Storybook {Prologue}
Minerva was not a princess from a storybook. She knew that.
She also knew that at one point, when she was small, she had been a true princess. But she was one no longer.
She admired the ones her mother read to her from the thick tome that sat on the sitting room table. She grew curves and sprouted like a beanstalk. Her hair flowed down her back and was often pulled back with a faded pink ribbon. Her mother looked upon her with eyes that seemed to grow more hollow with each passing day. Instead of truly seeing her only daughter grow amongst her sons, brazen and strong, with jeweled irises and black whorls of hair sprouting to their shoulders, she saw her life slip away from her.
It had already been taken away from her once before.
It was intended for their lives to be veneered by normalcy. The weepy town on the outskirts of the kingdom of Lenaria was often undisturbed. The only thing that truly sent ripples through the staunch little compact homes with thatched roofs was the birth of foal to Edward Curr’s brilliant white horse. Horses smelled to Minerva. Her brothers could not get enough of them.

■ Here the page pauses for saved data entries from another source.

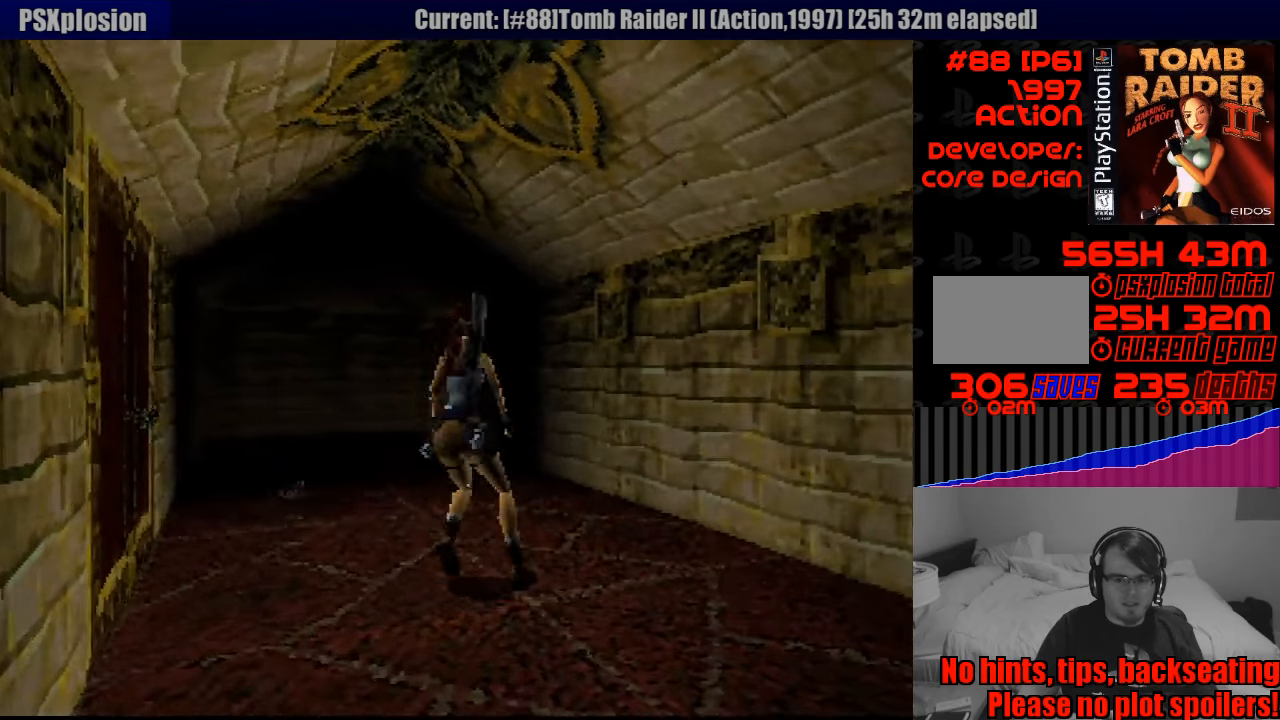
{"buttons": ["DPAD_UP"], "events": [[316, "DPAD_LEFT", "up"]]}
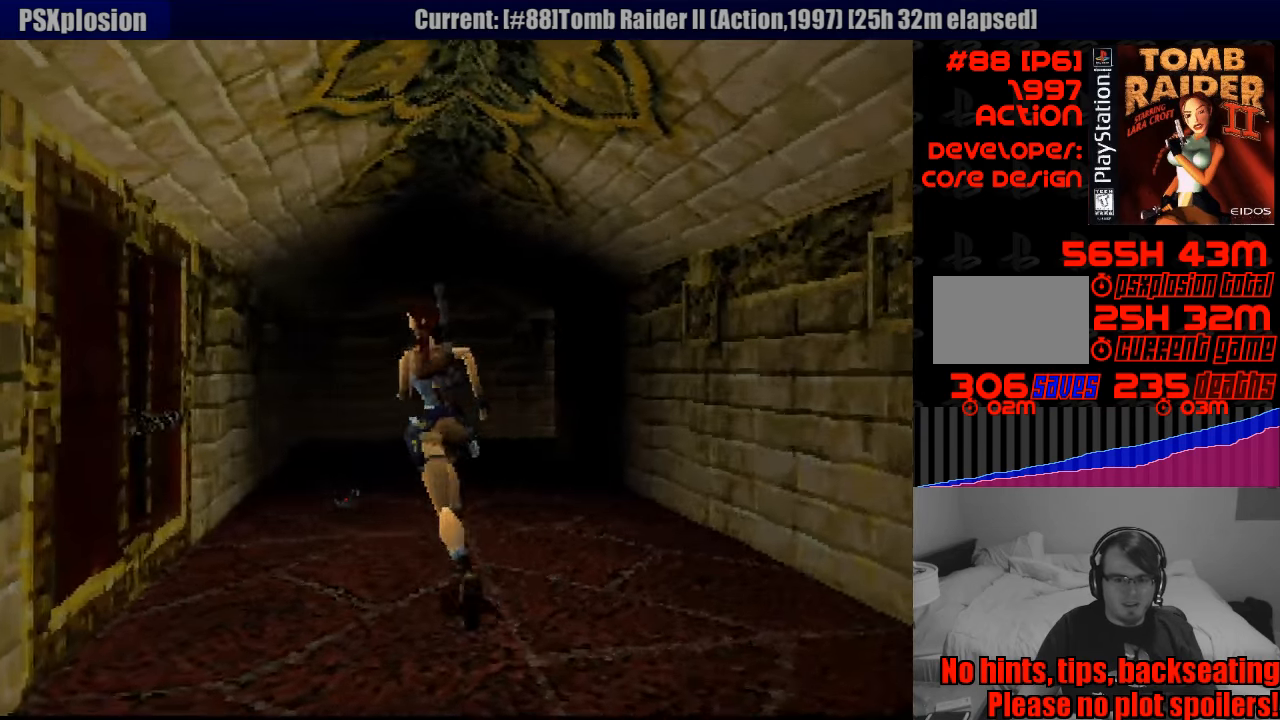
{"buttons": ["DPAD_LEFT"], "events": [[316, "DPAD_LEFT", "down"], [400, "DPAD_UP", "up"]]}
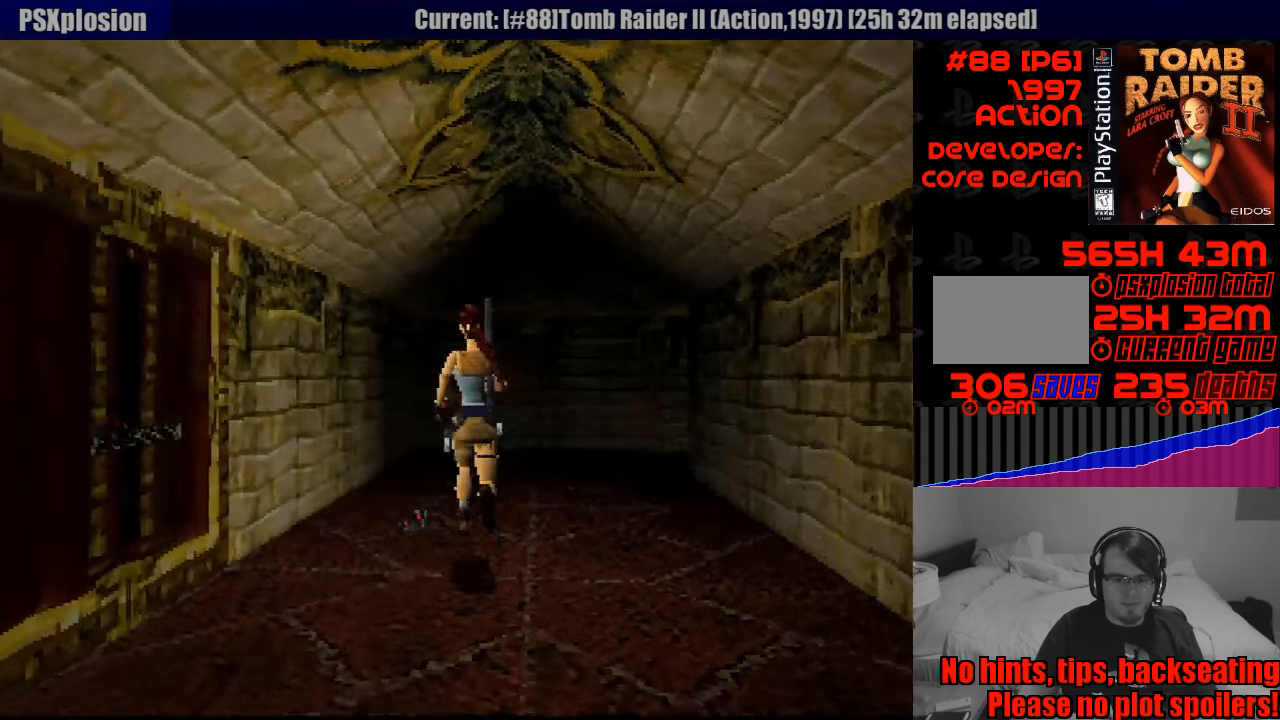
{"buttons": ["CROSS"], "events": [[250, "CROSS", "down"], [250, "DPAD_LEFT", "up"], [400, "CROSS", "up"], [483, "CROSS", "down"]]}
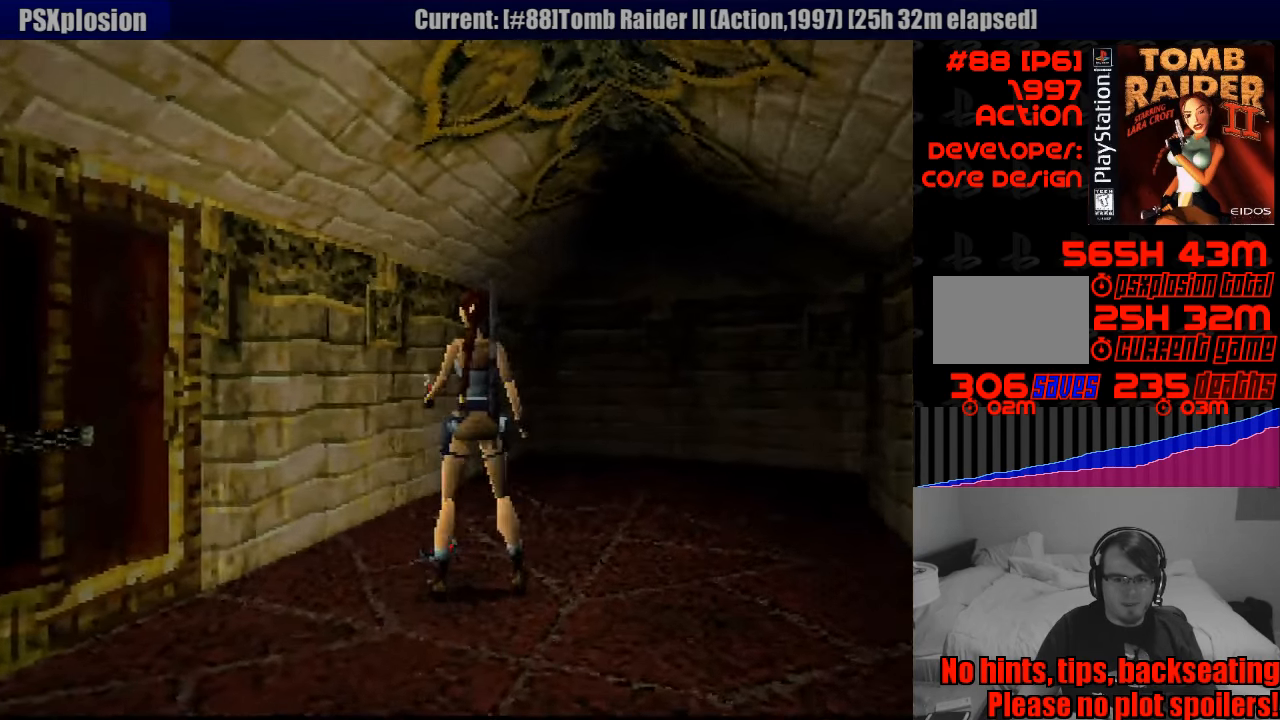
{"buttons": [], "events": [[166, "CROSS", "up"]]}
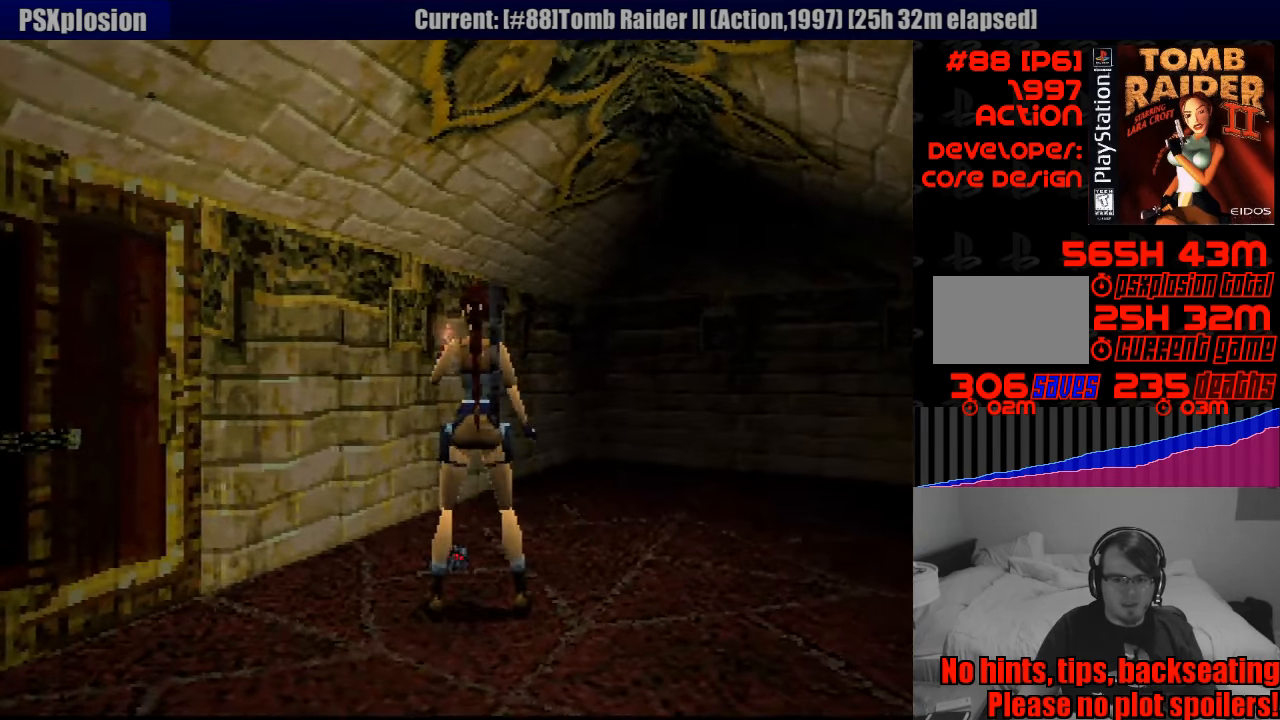
{"buttons": ["R1", "DPAD_UP", "DPAD_LEFT"], "events": [[200, "R1", "down"], [383, "DPAD_UP", "down"], [416, "DPAD_LEFT", "down"]]}
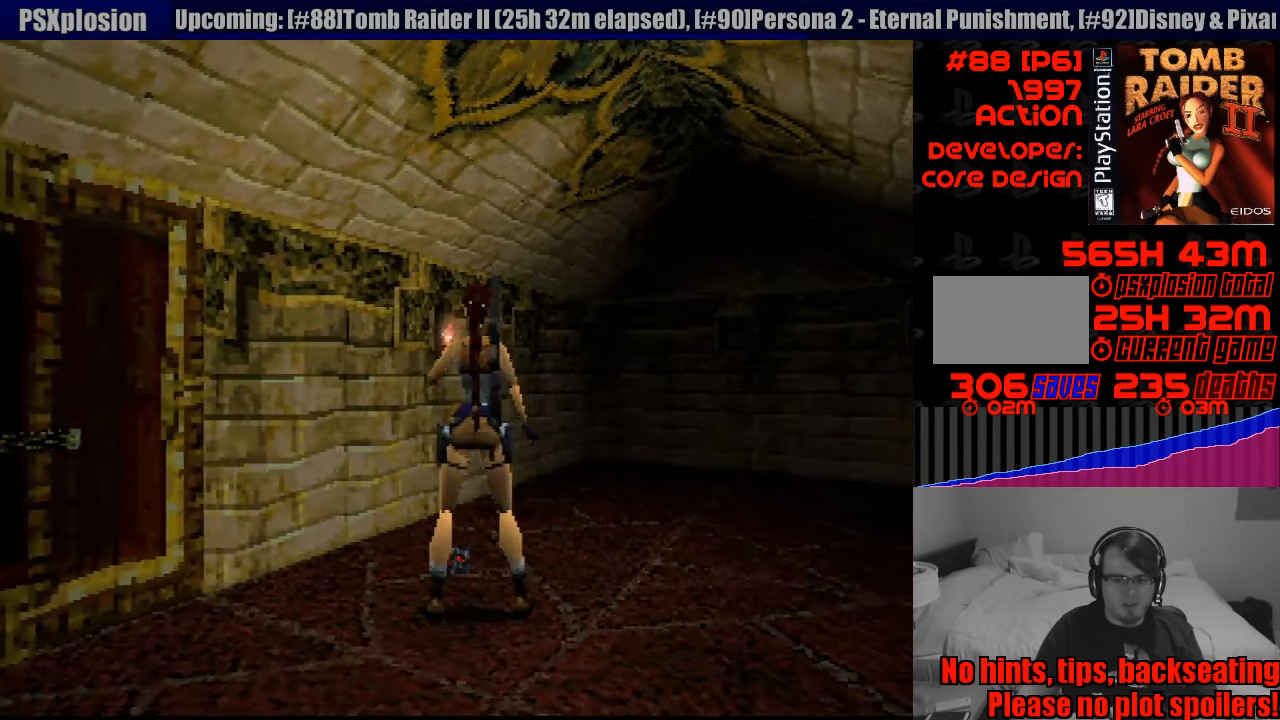
{"buttons": ["R1"], "events": [[200, "DPAD_LEFT", "up"], [200, "DPAD_UP", "up"]]}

Then a man with a scarlet cloak came to their door when Minerva was alone, thumbing through the storybook with its stained and yellowed pages. The day was bitterly cold, but she was too lazy and tired to shove her feet within her silken slippers. She opened it without a tinge of caution and was met with the face of a man with whorls of dark hair that fell down to his shoulder and perfectly framed his squared face. His jewled eyes shone brightly in the overcast sunlight; the right was blue, the left was green. His lips split into a careful grin when he gazed into Minerva’s deep brown eyes.
“Your mother did not lie when she said you would be here.” He told her. He took her hand and squeezed it. “You’re the spitting image of her.”
“Naturally.” Minerva spat dumbly as her tongue went numb. Her heartbeat quickened as she remembered the dagger that sat in the strongbox.
“You really do not know who I am?” The man’s brows sloped into upturned arcs of disappointment.
“I know exactly who you are, Father. Don’t come back.” She slammed the door in his face, turned on her heel, and turned her attention back to her storybook.